Produce a verbatim copy of the entries listed below.

Segment Start: Given records

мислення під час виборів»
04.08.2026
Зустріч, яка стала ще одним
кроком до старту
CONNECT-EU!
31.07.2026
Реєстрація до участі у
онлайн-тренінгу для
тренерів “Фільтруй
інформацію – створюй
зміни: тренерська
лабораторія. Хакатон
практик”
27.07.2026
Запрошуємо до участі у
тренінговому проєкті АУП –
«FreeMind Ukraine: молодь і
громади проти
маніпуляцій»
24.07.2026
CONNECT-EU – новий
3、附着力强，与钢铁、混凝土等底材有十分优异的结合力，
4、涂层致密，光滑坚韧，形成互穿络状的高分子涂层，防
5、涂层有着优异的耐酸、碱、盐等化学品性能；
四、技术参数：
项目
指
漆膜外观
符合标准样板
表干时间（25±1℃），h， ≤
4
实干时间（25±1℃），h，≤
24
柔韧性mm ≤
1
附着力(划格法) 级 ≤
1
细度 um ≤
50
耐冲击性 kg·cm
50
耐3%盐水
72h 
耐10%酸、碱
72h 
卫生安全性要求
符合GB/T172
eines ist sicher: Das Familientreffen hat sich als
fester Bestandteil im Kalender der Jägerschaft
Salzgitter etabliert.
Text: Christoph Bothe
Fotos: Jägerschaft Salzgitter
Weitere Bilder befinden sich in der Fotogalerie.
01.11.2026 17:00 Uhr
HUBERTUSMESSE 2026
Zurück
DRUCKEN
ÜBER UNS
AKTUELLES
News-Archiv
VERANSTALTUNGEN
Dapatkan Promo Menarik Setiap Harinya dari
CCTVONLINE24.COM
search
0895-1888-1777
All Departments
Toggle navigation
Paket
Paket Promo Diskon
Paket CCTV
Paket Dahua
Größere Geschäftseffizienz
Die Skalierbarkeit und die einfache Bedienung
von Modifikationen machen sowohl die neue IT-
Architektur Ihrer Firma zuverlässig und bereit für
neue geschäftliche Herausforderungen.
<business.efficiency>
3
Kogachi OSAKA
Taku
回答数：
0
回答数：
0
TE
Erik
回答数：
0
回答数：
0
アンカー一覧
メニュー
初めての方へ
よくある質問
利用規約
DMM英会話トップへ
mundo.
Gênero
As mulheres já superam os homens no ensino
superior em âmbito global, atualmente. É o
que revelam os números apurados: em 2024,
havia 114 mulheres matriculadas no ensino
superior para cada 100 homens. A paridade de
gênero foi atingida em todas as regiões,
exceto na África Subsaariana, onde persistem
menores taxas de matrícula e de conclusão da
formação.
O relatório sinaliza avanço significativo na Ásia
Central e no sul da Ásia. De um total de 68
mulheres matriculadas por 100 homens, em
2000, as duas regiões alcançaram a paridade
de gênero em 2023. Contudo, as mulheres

Segment End: Given records

▶ Output below:
мислення під час виборів»
04.08.2026
Зустріч, яка стала ще одним
кроком до старту
CONNECT-EU!
31.07.2026
Реєстрація до участі у
онлайн-тренінгу для
тренерів “Фільтруй
інформацію – створюй
зміни: тренерська
лабораторія. Хакатон
практик”
27.07.2026
Запрошуємо до участі у
тренінговому проєкті АУП –
«FreeMind Ukraine: молодь і
громади проти
маніпуляцій»
24.07.2026
CONNECT-EU – новий
3、附着力强，与钢铁、混凝土等底材有十分优异的结合力，
4、涂层致密，光滑坚韧，形成互穿络状的高分子涂层，防
5、涂层有着优异的耐酸、碱、盐等化学品性能；
四、技术参数：
项目
指
漆膜外观
符合标准样板
表干时间（25±1℃），h， ≤
4
实干时间（25±1℃），h，≤
24
柔韧性mm ≤
1
附着力(划格法) 级 ≤
1
细度 um ≤
50
耐冲击性 kg·cm
50
耐3%盐水
72h 
耐10%酸、碱
72h 
卫生安全性要求
符合GB/T172
eines ist sicher: Das Familientreffen hat sich als
fester Bestandteil im Kalender der Jägerschaft
Salzgitter etabliert.
Text: Christoph Bothe
Fotos: Jägerschaft Salzgitter
Weitere Bilder befinden sich in der Fotogalerie.
01.11.2026 17:00 Uhr
HUBERTUSMESSE 2026
Zurück
DRUCKEN
ÜBER UNS
AKTUELLES
News-Archiv
VERANSTALTUNGEN
Dapatkan Promo Menarik Setiap Harinya dari
CCTVONLINE24.COM
search
0895-1888-1777
All Departments
Toggle navigation
Paket
Paket Promo Diskon
Paket CCTV
Paket Dahua
Größere Geschäftseffizienz
Die Skalierbarkeit und die einfache Bedienung
von Modifikationen machen sowohl die neue IT-
Architektur Ihrer Firma zuverlässig und bereit für
neue geschäftliche Herausforderungen.
<business.efficiency>
3
Kogachi OSAKA
Taku
回答数：
0
回答数：
0
TE
Erik
回答数：
0
回答数：
0
アンカー一覧
メニュー
初めての方へ
よくある質問
利用規約
DMM英会話トップへ
mundo.
Gênero
As mulheres já superam os homens no ensino
superior em âmbito global, atualmente. É o
que revelam os números apurados: em 2024,
havia 114 mulheres matriculadas no ensino
superior para cada 100 homens. A paridade de
gênero foi atingida em todas as regiões,
exceto na África Subsaariana, onde persistem
menores taxas de matrícula e de conclusão da
formação.
O relatório sinaliza avanço significativo na Ásia
Central e no sul da Ásia. De um total de 68
mulheres matriculadas por 100 homens, em
2000, as duas regiões alcançaram a paridade
de gênero em 2023. Contudo, as mulheres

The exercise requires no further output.